Selected text:

Radical Refit – Olson 30 # 007, The Source


Joe Joines of Oxnard, CA contacted us recently about his boat, hull #007, that has undergone a major refit. 

I would like to pass on what I have done to the Olson, because it really improves the comfort,safety and efficiency in sailing the boat. My first Olson was in 1979  – I sold it in 1994, I then purchased hull # 7 (Kevin Connelly’s boat) in 2007. In late 2013 I decided to refit the boat with some ideas I have developed over my many years of sailing Olson 30’s. I have not modified anything that would change the boat’s speed. She has a few more pounds (approx. 300 lbs.), but if you like less clutter, a lot fewer holes in the hull, less corrosion issues with electrostatics, more space for the crew to perform, then I believe the modifications would help most owners to enjoy sailing their Olson even more and perhaps expand the class again. In the 80’s we had from 5-8 Olson’s racing together every week-end (Oxnard, Ventura area). I sailed this boat in the 2008 Nationals and there were only 8 boats. It would be great to see the class resurrect again, because it truly is a great boat. Sail in clear air…



The key modification to The Source is the cockpit. The cockpit floor has been lowered and the new cockpit design eliminates the benches. Windward sheeting mainsheet track is mounted flush to the floor, eliminating the obstruction in the cockpit. The transom remains closed as the original. Note the RopeEyes outside cockpit for sheeting: aft eye for spinnaker, two adjacent winch for headsails. Cockpit floor has foot-holds integral. Combing removed, toerails removed. All woodwork has been removed from the deck.



The cabin windows have been filled in and both jib tracks removed. Jib handling will incorporate floating jib leads mounted on RopeEyes in the deck. The companionway hatch is a reworked part from Antrim Boats. Cabin top winches removed. Toerails have been removed completely and hull deck joint reinforced inside and out. In this photo the deck appears almost as if it’s not finished but most of the running rigging is in place, it’s just below the deck.



Halyards are all run belowdecks to the mast base, turning through antal-type rings. Mast base itself is a 1-inch aluminum plate. Note the lack of hardware visible on the cabin top, this is because almost all through-deck hardware has been deleted and replaced with either RopeEyes or in the case of halyard management, moved off the deck.


Reworked mast step. Halyards run aft through holes in the keep stringers.


















4 Halyard clutches are mounted just below the companionway. The double volume where the clutches are mounted is the remains of the original cockpit floor. The new floor sits about 6 inches above the original floor. This box section adds stiffness to the cockpit floor and has access holes for storage.


Preliminary floating lead setup. Ropeyes are used for through deck fittings, there are no tracks remaining on The Source.


Looking aft from the mast you can see Ropeyes, solid leads and turning blocks for genoa trimming. Backstay adjuster passes through transom into cockpit.



Clutches below companionway and storage volume beneath cockpit floor.


Detail show clutches mounted below companionway, halyards running down and forward to mast. Rub strip on edge of companionway opening.



The rig is a new Ballenger single spreader, rod-rigged and has a staysail halyard. Pulpit is custom. Spreaders are 35″.


Note that all aluminum toerails are gone, replaced by a moulded toerail in the bow only. Pushpit had yet to be installed in this photo.



Foredeck detail showing custom pulpit, molded toerail in front area, RopeEye tack at bow extremity.



This detail shows the companionway hatch which now slides in a channel below the deck.



The Beam of Destiny in The Source is well thought out. Laser cut plates are mounted at the chainplates, projecting inward past the bulkhead. The BOD itself has a large plate that follows the profile of the cabin top and fastens to the chainplate bracket. The top member of the beam is a rolled piece of 1″ x 1.5″ 6061 aluminum structural tubing. The spreader straps aka Jock Straps are stainless tube.

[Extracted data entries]
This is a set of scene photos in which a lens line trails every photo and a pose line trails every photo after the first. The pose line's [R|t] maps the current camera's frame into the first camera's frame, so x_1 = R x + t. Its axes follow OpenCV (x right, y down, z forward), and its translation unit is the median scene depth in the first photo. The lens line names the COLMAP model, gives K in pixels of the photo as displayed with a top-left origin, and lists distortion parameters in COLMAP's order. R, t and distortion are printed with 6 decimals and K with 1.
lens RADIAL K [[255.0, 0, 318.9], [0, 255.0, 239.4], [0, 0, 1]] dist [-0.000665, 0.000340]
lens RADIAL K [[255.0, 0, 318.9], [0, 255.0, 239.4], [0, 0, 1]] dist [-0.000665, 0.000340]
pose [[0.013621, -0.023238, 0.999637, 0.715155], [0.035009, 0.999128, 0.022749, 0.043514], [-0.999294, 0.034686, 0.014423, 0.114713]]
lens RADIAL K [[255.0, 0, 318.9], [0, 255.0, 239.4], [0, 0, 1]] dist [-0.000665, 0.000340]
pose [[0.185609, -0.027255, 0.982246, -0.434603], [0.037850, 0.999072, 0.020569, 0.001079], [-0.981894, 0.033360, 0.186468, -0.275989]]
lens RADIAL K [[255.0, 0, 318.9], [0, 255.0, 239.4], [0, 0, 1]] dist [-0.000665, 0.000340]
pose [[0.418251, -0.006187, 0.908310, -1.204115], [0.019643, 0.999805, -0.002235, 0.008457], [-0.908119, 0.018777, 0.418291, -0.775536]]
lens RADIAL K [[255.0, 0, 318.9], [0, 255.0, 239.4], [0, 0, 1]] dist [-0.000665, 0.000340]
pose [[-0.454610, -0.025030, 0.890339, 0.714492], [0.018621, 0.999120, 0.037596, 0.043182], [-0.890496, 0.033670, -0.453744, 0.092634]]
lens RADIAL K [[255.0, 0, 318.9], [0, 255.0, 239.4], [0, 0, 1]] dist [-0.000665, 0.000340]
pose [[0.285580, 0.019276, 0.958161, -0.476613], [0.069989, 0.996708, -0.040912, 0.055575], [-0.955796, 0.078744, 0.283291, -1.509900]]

Instructions to follow: In the article about the Olson 30 refit, why does the cabin top of The Source show so little hardware? Answer in one to three sentences. These items have no connection to the article about the Olson 30 refit.

Reply to the exercise: Almost all of the through-deck hardware was removed. It was either replaced with RopeEyes or, for halyard management, moved off the deck.